Decision doubted
To the editor:
On May 21, the Lawrence Journal-World reported that the Lawrence School Board had voted 4-2 (with Leni Salkind and Jack Davidson in opposition) to replace a number of registered nurses in the school system with “low-paid health office attendants.” A more recent article (Sunday) reports that this decision was counter to one proposed by the school nurses, one that would “have full-time nurses at the four junior high schools.”
If one assumes that the alternative proposal addressed the issue of cutting the nursing budget, one wonders then what sort of reasons the four school board members who voted against the nurses’ proposal (Austin Turney, Scott Morgan, Mary Loveland and and Board President Sue Morgan) had for their decisions.

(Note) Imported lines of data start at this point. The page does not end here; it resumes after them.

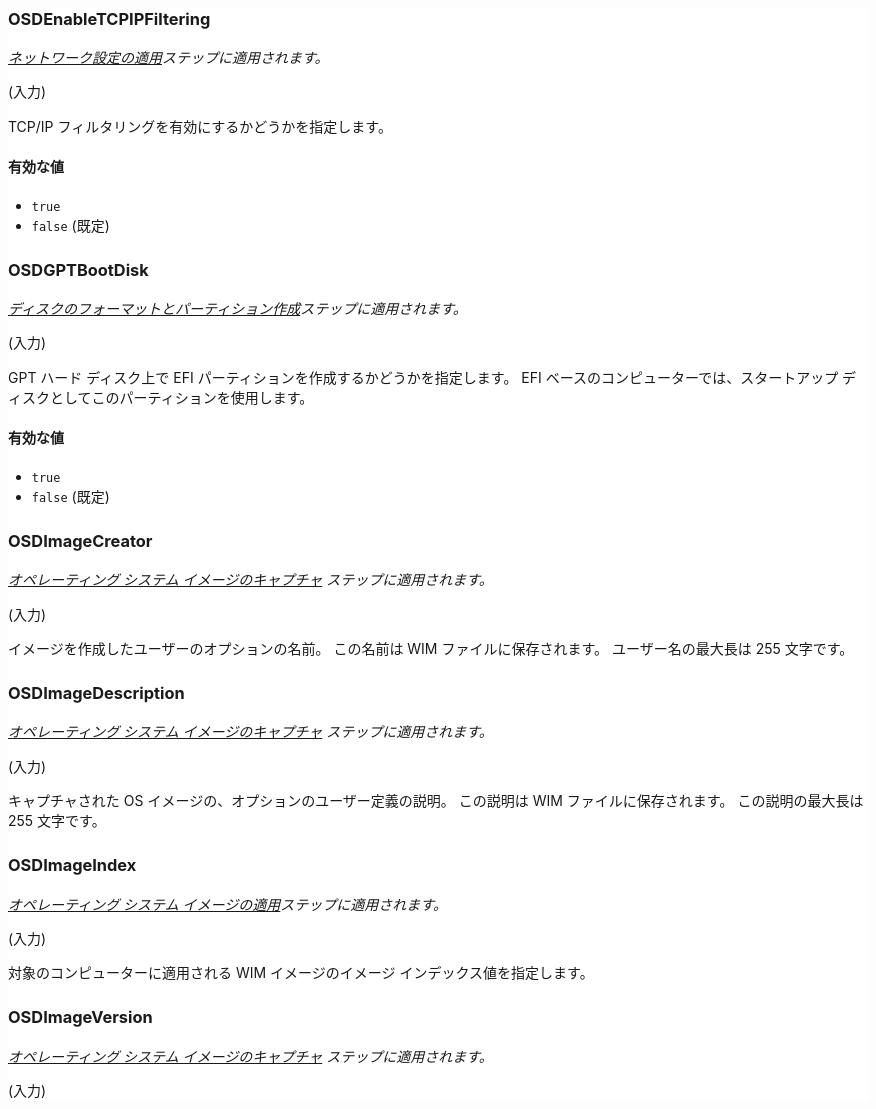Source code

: 
### <a name="OSDEnableTCPIPFiltering"></a> OSDEnableTCPIPFiltering

 *[ネットワーク設定の適用](task-sequence-steps.md#BKMK_ApplyNetworkSettings)ステップに適用されます。*

 (入力)

 TCP/IP フィルタリングを有効にするかどうかを指定します。

 #### <a name="valid-values"></a>有効な値
 - `true`  
 - `false` (既定)  


### <a name="OSDGPTBootDisk"></a> OSDGPTBootDisk

 *[ディスクのフォーマットとパーティション作成](task-sequence-steps.md#BKMK_FormatandPartitionDisk)ステップに適用されます。*

 (入力)

 GPT ハード ディスク上で EFI パーティションを作成するかどうかを指定します。 EFI ベースのコンピューターでは、スタートアップ ディスクとしてこのパーティションを使用します。

 #### <a name="valid-values"></a>有効な値
 - `true`  
 - `false` (既定)


### <a name="OSDImageCreator"></a> OSDImageCreator

 *[オペレーティング システム イメージのキャプチャ](task-sequence-steps.md#BKMK_CaptureOperatingSystemImage) ステップに適用されます。*

 (入力)

 イメージを作成したユーザーのオプションの名前。 この名前は WIM ファイルに保存されます。 ユーザー名の最大長は 255 文字です。


### <a name="OSDImageDescription"></a> OSDImageDescription

 *[オペレーティング システム イメージのキャプチャ](task-sequence-steps.md#BKMK_CaptureOperatingSystemImage) ステップに適用されます。*

 (入力)

 キャプチャされた OS イメージの、オプションのユーザー定義の説明。 この説明は WIM ファイルに保存されます。 この説明の最大長は 255 文字です。


### <a name="OSDImageIndex"></a> OSDImageIndex

 *[オペレーティング システム イメージの適用](task-sequence-steps.md#BKMK_ApplyOperatingSystemImage)ステップに適用されます。*

 (入力)

 対象のコンピューターに適用される WIM イメージのイメージ インデックス値を指定します。


### <a name="OSDImageVersion"></a> OSDImageVersion

 *[オペレーティング システム イメージのキャプチャ](task-sequence-steps.md#BKMK_CaptureOperatingSystemImage) ステップに適用されます。*

 (入力)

One wonders what reasons they had that outweighed the advice and concerns expressed by local medical doctors in a letter read to the school board by Dr. Riordan and signed by of some 45 other local physicians; a letter by a Martha Skeet, past nursing coordinator, that detailed the horrific situation that caused USD 497 to employ only registered nurses in the first place; and finally the concerns of the current school nurses all professionals who know first hand about health care and the medical needs of current school children.
It appears that if there was ever an issue where all expert advice was counter to the four board members’ decision, this is it. So, if money was not the issue, what were the reasons that weighed so heavily against such advice from the medical professionals?